§ Task to carry out:
Retype only the lines running from the beginning of the entries below to the line with "X149286000Y-96210200D03*", both included. Do not include pictures.

+---+

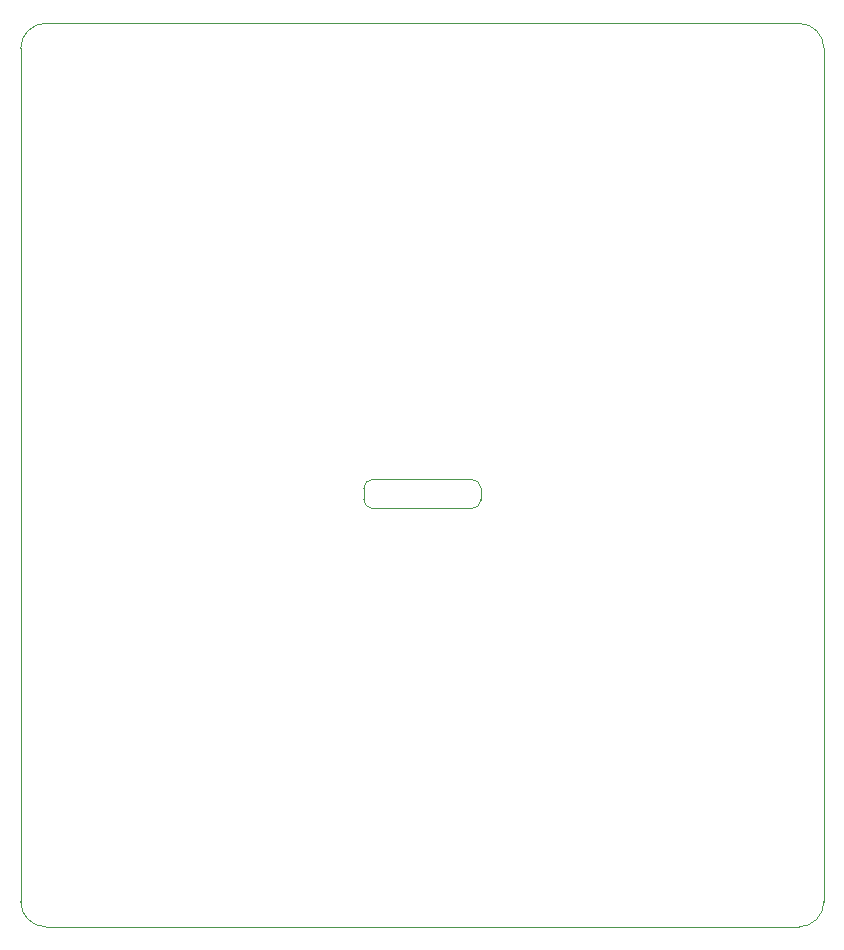
<source format=gbr>
%TF.GenerationSoftware,KiCad,Pcbnew,(6.0.4-0)*%
%TF.CreationDate,2023-04-02T18:55:50-05:00*%
%TF.ProjectId,noldaCoreRType,6e6f6c64-6143-46f7-9265-52547970652e,rev?*%
%TF.SameCoordinates,Original*%
%TF.FileFunction,Profile,NP*%
%FSLAX46Y46*%
G04 Gerber Fmt 4.6, Leading zero omitted, Abs format (unit mm)*
G04 Created by KiCad (PCBNEW (6.0.4-0)) date 2023-04-02 18:55:50*
%MOMM*%
%LPD*%
G01*
G04 APERTURE LIST*
%TA.AperFunction,Profile*%
%ADD10C,0.100000*%
%TD*%
G04 APERTURE END LIST*
D10*
X12749994Y-87124959D02*
G75*
G03*
X14874993Y-89249958I2124999J0D01*
G01*
X78624963Y-89249958D02*
G75*
G03*
X80749962Y-87124959I0J2124999D01*
G01*
X80749962Y-14874993D02*
G75*
G03*
X78624963Y-12749994I-2124999J0D01*
G01*
X14874993Y-12749994D02*
G75*
G03*
X12749994Y-14874993I0J-2124999D01*
G01*
X80749962Y-87124959D02*
X80749962Y-14874993D01*
X41791647Y-53083308D02*
G75*
G03*
X42541647Y-53833308I750000J0D01*
G01*
X14874993Y-12749994D02*
X78624963Y-12749994D01*
X14874993Y-89249958D02*
X78624963Y-89249958D01*
X50958309Y-53833308D02*
G75*
G03*
X51708309Y-53083308I0J750000D01*
G01*
X51708309Y-52125000D02*
G75*
G03*
X50958309Y-51375000I-750000J0D01*
G01*
X41791647Y-53083308D02*
X41791647Y-52125000D01*
X42541647Y-51375000D02*
X50958309Y-51375000D01*
X12749994Y-14874993D02*
X12749994Y-87124959D01*
X42541647Y-51375000D02*
G75*
G03*
X41791647Y-52125000I0J-750000D01*
G01*
X50958309Y-53833308D02*
X42541647Y-53833308D01*
X51708309Y-53083308D02*
X51708309Y-52125000D01*
M02*

</source>
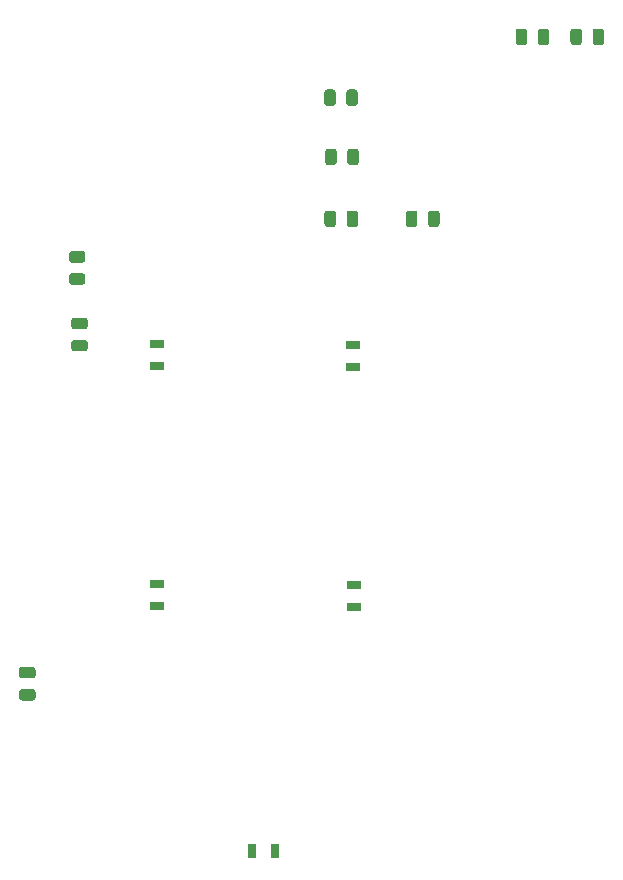
<source format=gtp>
%TF.GenerationSoftware,KiCad,Pcbnew,5.1.6-c6e7f7d~87~ubuntu20.04.1*%
%TF.CreationDate,2021-12-05T16:45:17+01:00*%
%TF.ProjectId,sb-cnc-shield,73622d63-6e63-42d7-9368-69656c642e6b,rev?*%
%TF.SameCoordinates,Original*%
%TF.FileFunction,Paste,Top*%
%TF.FilePolarity,Positive*%
%FSLAX46Y46*%
G04 Gerber Fmt 4.6, Leading zero omitted, Abs format (unit mm)*
G04 Created by KiCad (PCBNEW 5.1.6-c6e7f7d~87~ubuntu20.04.1) date 2021-12-05 16:45:17*
%MOMM*%
%LPD*%
G01*
G04 APERTURE LIST*
%ADD10R,1.300000X0.700000*%
%ADD11R,0.700000X1.300000*%
G04 APERTURE END LIST*
D10*
%TO.C,R1*%
X132573000Y-75814000D03*
X132573000Y-73914000D03*
%TD*%
%TO.C,R2*%
X149210000Y-75890200D03*
X149210000Y-73990200D03*
%TD*%
%TO.C,R3*%
X132573000Y-96134000D03*
X132573000Y-94234000D03*
%TD*%
%TO.C,R4*%
X149286000Y-96210200D03*
X149286000Y-94310200D03*
%TD*%
D11*
%TO.C,R5*%
X142555000Y-116891000D03*
X140655000Y-116891000D03*
%TD*%
%TO.C,R6*%
G36*
G01*
X169462000Y-48386050D02*
X169462000Y-47473550D01*
G75*
G02*
X169705750Y-47229800I243750J0D01*
G01*
X170193250Y-47229800D01*
G75*
G02*
X170437000Y-47473550I0J-243750D01*
G01*
X170437000Y-48386050D01*
G75*
G02*
X170193250Y-48629800I-243750J0D01*
G01*
X169705750Y-48629800D01*
G75*
G02*
X169462000Y-48386050I0J243750D01*
G01*
G37*
G36*
G01*
X167587000Y-48386050D02*
X167587000Y-47473550D01*
G75*
G02*
X167830750Y-47229800I243750J0D01*
G01*
X168318250Y-47229800D01*
G75*
G02*
X168562000Y-47473550I0J-243750D01*
G01*
X168562000Y-48386050D01*
G75*
G02*
X168318250Y-48629800I-243750J0D01*
G01*
X167830750Y-48629800D01*
G75*
G02*
X167587000Y-48386050I0J243750D01*
G01*
G37*
%TD*%
%TO.C,R7*%
G36*
G01*
X162938000Y-48386050D02*
X162938000Y-47473550D01*
G75*
G02*
X163181750Y-47229800I243750J0D01*
G01*
X163669250Y-47229800D01*
G75*
G02*
X163913000Y-47473550I0J-243750D01*
G01*
X163913000Y-48386050D01*
G75*
G02*
X163669250Y-48629800I-243750J0D01*
G01*
X163181750Y-48629800D01*
G75*
G02*
X162938000Y-48386050I0J243750D01*
G01*
G37*
G36*
G01*
X164813000Y-48386050D02*
X164813000Y-47473550D01*
G75*
G02*
X165056750Y-47229800I243750J0D01*
G01*
X165544250Y-47229800D01*
G75*
G02*
X165788000Y-47473550I0J-243750D01*
G01*
X165788000Y-48386050D01*
G75*
G02*
X165544250Y-48629800I-243750J0D01*
G01*
X165056750Y-48629800D01*
G75*
G02*
X164813000Y-48386050I0J243750D01*
G01*
G37*
%TD*%
%TO.C,Rp1*%
G36*
G01*
X153657000Y-63793650D02*
X153657000Y-62881150D01*
G75*
G02*
X153900750Y-62637400I243750J0D01*
G01*
X154388250Y-62637400D01*
G75*
G02*
X154632000Y-62881150I0J-243750D01*
G01*
X154632000Y-63793650D01*
G75*
G02*
X154388250Y-64037400I-243750J0D01*
G01*
X153900750Y-64037400D01*
G75*
G02*
X153657000Y-63793650I0J243750D01*
G01*
G37*
G36*
G01*
X155532000Y-63793650D02*
X155532000Y-62881150D01*
G75*
G02*
X155775750Y-62637400I243750J0D01*
G01*
X156263250Y-62637400D01*
G75*
G02*
X156507000Y-62881150I0J-243750D01*
G01*
X156507000Y-63793650D01*
G75*
G02*
X156263250Y-64037400I-243750J0D01*
G01*
X155775750Y-64037400D01*
G75*
G02*
X155532000Y-63793650I0J243750D01*
G01*
G37*
%TD*%
%TO.C,Rpwr1*%
G36*
G01*
X147795000Y-57638650D02*
X147795000Y-58551150D01*
G75*
G02*
X147551250Y-58794900I-243750J0D01*
G01*
X147063750Y-58794900D01*
G75*
G02*
X146820000Y-58551150I0J243750D01*
G01*
X146820000Y-57638650D01*
G75*
G02*
X147063750Y-57394900I243750J0D01*
G01*
X147551250Y-57394900D01*
G75*
G02*
X147795000Y-57638650I0J-243750D01*
G01*
G37*
G36*
G01*
X149670000Y-57638650D02*
X149670000Y-58551150D01*
G75*
G02*
X149426250Y-58794900I-243750J0D01*
G01*
X148938750Y-58794900D01*
G75*
G02*
X148695000Y-58551150I0J243750D01*
G01*
X148695000Y-57638650D01*
G75*
G02*
X148938750Y-57394900I243750J0D01*
G01*
X149426250Y-57394900D01*
G75*
G02*
X149670000Y-57638650I0J-243750D01*
G01*
G37*
%TD*%
%TO.C,Rpwr_1*%
G36*
G01*
X121138750Y-103147000D02*
X122051250Y-103147000D01*
G75*
G02*
X122295000Y-103390750I0J-243750D01*
G01*
X122295000Y-103878250D01*
G75*
G02*
X122051250Y-104122000I-243750J0D01*
G01*
X121138750Y-104122000D01*
G75*
G02*
X120895000Y-103878250I0J243750D01*
G01*
X120895000Y-103390750D01*
G75*
G02*
X121138750Y-103147000I243750J0D01*
G01*
G37*
G36*
G01*
X121138750Y-101272000D02*
X122051250Y-101272000D01*
G75*
G02*
X122295000Y-101515750I0J-243750D01*
G01*
X122295000Y-102003250D01*
G75*
G02*
X122051250Y-102247000I-243750J0D01*
G01*
X121138750Y-102247000D01*
G75*
G02*
X120895000Y-102003250I0J243750D01*
G01*
X120895000Y-101515750D01*
G75*
G02*
X121138750Y-101272000I243750J0D01*
G01*
G37*
%TD*%
%TO.C,RstpA1*%
G36*
G01*
X126283250Y-68920700D02*
X125370750Y-68920700D01*
G75*
G02*
X125127000Y-68676950I0J243750D01*
G01*
X125127000Y-68189450D01*
G75*
G02*
X125370750Y-67945700I243750J0D01*
G01*
X126283250Y-67945700D01*
G75*
G02*
X126527000Y-68189450I0J-243750D01*
G01*
X126527000Y-68676950D01*
G75*
G02*
X126283250Y-68920700I-243750J0D01*
G01*
G37*
G36*
G01*
X126283250Y-67045700D02*
X125370750Y-67045700D01*
G75*
G02*
X125127000Y-66801950I0J243750D01*
G01*
X125127000Y-66314450D01*
G75*
G02*
X125370750Y-66070700I243750J0D01*
G01*
X126283250Y-66070700D01*
G75*
G02*
X126527000Y-66314450I0J-243750D01*
G01*
X126527000Y-66801950D01*
G75*
G02*
X126283250Y-67045700I-243750J0D01*
G01*
G37*
%TD*%
%TO.C,RstpX1*%
G36*
G01*
X148610000Y-53537150D02*
X148610000Y-52624650D01*
G75*
G02*
X148853750Y-52380900I243750J0D01*
G01*
X149341250Y-52380900D01*
G75*
G02*
X149585000Y-52624650I0J-243750D01*
G01*
X149585000Y-53537150D01*
G75*
G02*
X149341250Y-53780900I-243750J0D01*
G01*
X148853750Y-53780900D01*
G75*
G02*
X148610000Y-53537150I0J243750D01*
G01*
G37*
G36*
G01*
X146735000Y-53537150D02*
X146735000Y-52624650D01*
G75*
G02*
X146978750Y-52380900I243750J0D01*
G01*
X147466250Y-52380900D01*
G75*
G02*
X147710000Y-52624650I0J-243750D01*
G01*
X147710000Y-53537150D01*
G75*
G02*
X147466250Y-53780900I-243750J0D01*
G01*
X146978750Y-53780900D01*
G75*
G02*
X146735000Y-53537150I0J243750D01*
G01*
G37*
%TD*%
%TO.C,RstpY1*%
G36*
G01*
X149609000Y-62881150D02*
X149609000Y-63793650D01*
G75*
G02*
X149365250Y-64037400I-243750J0D01*
G01*
X148877750Y-64037400D01*
G75*
G02*
X148634000Y-63793650I0J243750D01*
G01*
X148634000Y-62881150D01*
G75*
G02*
X148877750Y-62637400I243750J0D01*
G01*
X149365250Y-62637400D01*
G75*
G02*
X149609000Y-62881150I0J-243750D01*
G01*
G37*
G36*
G01*
X147734000Y-62881150D02*
X147734000Y-63793650D01*
G75*
G02*
X147490250Y-64037400I-243750J0D01*
G01*
X147002750Y-64037400D01*
G75*
G02*
X146759000Y-63793650I0J243750D01*
G01*
X146759000Y-62881150D01*
G75*
G02*
X147002750Y-62637400I243750J0D01*
G01*
X147490250Y-62637400D01*
G75*
G02*
X147734000Y-62881150I0J-243750D01*
G01*
G37*
%TD*%
%TO.C,RstpZ1*%
G36*
G01*
X126476250Y-74561800D02*
X125563750Y-74561800D01*
G75*
G02*
X125320000Y-74318050I0J243750D01*
G01*
X125320000Y-73830550D01*
G75*
G02*
X125563750Y-73586800I243750J0D01*
G01*
X126476250Y-73586800D01*
G75*
G02*
X126720000Y-73830550I0J-243750D01*
G01*
X126720000Y-74318050D01*
G75*
G02*
X126476250Y-74561800I-243750J0D01*
G01*
G37*
G36*
G01*
X126476250Y-72686800D02*
X125563750Y-72686800D01*
G75*
G02*
X125320000Y-72443050I0J243750D01*
G01*
X125320000Y-71955550D01*
G75*
G02*
X125563750Y-71711800I243750J0D01*
G01*
X126476250Y-71711800D01*
G75*
G02*
X126720000Y-71955550I0J-243750D01*
G01*
X126720000Y-72443050D01*
G75*
G02*
X126476250Y-72686800I-243750J0D01*
G01*
G37*
%TD*%
M02*

</source>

+---+

§ Answer to this exercise:
<source format=gbr>
%TF.GenerationSoftware,KiCad,Pcbnew,(6.0.4-0)*%
%TF.CreationDate,2023-04-02T18:55:50-05:00*%
%TF.ProjectId,noldaCoreRType,6e6f6c64-6143-46f7-9265-52547970652e,rev?*%
%TF.SameCoordinates,Original*%
%TF.FileFunction,Profile,NP*%
%FSLAX46Y46*%
G04 Gerber Fmt 4.6, Leading zero omitted, Abs format (unit mm)*
G04 Created by KiCad (PCBNEW (6.0.4-0)) date 2023-04-02 18:55:50*
%MOMM*%
%LPD*%
G01*
G04 APERTURE LIST*
%TA.AperFunction,Profile*%
%ADD10C,0.100000*%
%TD*%
G04 APERTURE END LIST*
D10*
X12749994Y-87124959D02*
G75*
G03*
X14874993Y-89249958I2124999J0D01*
G01*
X78624963Y-89249958D02*
G75*
G03*
X80749962Y-87124959I0J2124999D01*
G01*
X80749962Y-14874993D02*
G75*
G03*
X78624963Y-12749994I-2124999J0D01*
G01*
X14874993Y-12749994D02*
G75*
G03*
X12749994Y-14874993I0J-2124999D01*
G01*
X80749962Y-87124959D02*
X80749962Y-14874993D01*
X41791647Y-53083308D02*
G75*
G03*
X42541647Y-53833308I750000J0D01*
G01*
X14874993Y-12749994D02*
X78624963Y-12749994D01*
X14874993Y-89249958D02*
X78624963Y-89249958D01*
X50958309Y-53833308D02*
G75*
G03*
X51708309Y-53083308I0J750000D01*
G01*
X51708309Y-52125000D02*
G75*
G03*
X50958309Y-51375000I-750000J0D01*
G01*
X41791647Y-53083308D02*
X41791647Y-52125000D01*
X42541647Y-51375000D02*
X50958309Y-51375000D01*
X12749994Y-14874993D02*
X12749994Y-87124959D01*
X42541647Y-51375000D02*
G75*
G03*
X41791647Y-52125000I0J-750000D01*
G01*
X50958309Y-53833308D02*
X42541647Y-53833308D01*
X51708309Y-53083308D02*
X51708309Y-52125000D01*
M02*

</source>
<source format=gtp>
%TF.GenerationSoftware,KiCad,Pcbnew,5.1.6-c6e7f7d~87~ubuntu20.04.1*%
%TF.CreationDate,2021-12-05T16:45:17+01:00*%
%TF.ProjectId,sb-cnc-shield,73622d63-6e63-42d7-9368-69656c642e6b,rev?*%
%TF.SameCoordinates,Original*%
%TF.FileFunction,Paste,Top*%
%TF.FilePolarity,Positive*%
%FSLAX46Y46*%
G04 Gerber Fmt 4.6, Leading zero omitted, Abs format (unit mm)*
G04 Created by KiCad (PCBNEW 5.1.6-c6e7f7d~87~ubuntu20.04.1) date 2021-12-05 16:45:17*
%MOMM*%
%LPD*%
G01*
G04 APERTURE LIST*
%ADD10R,1.300000X0.700000*%
%ADD11R,0.700000X1.300000*%
G04 APERTURE END LIST*
D10*
%TO.C,R1*%
X132573000Y-75814000D03*
X132573000Y-73914000D03*
%TD*%
%TO.C,R2*%
X149210000Y-75890200D03*
X149210000Y-73990200D03*
%TD*%
%TO.C,R3*%
X132573000Y-96134000D03*
X132573000Y-94234000D03*
%TD*%
%TO.C,R4*%
X149286000Y-96210200D03*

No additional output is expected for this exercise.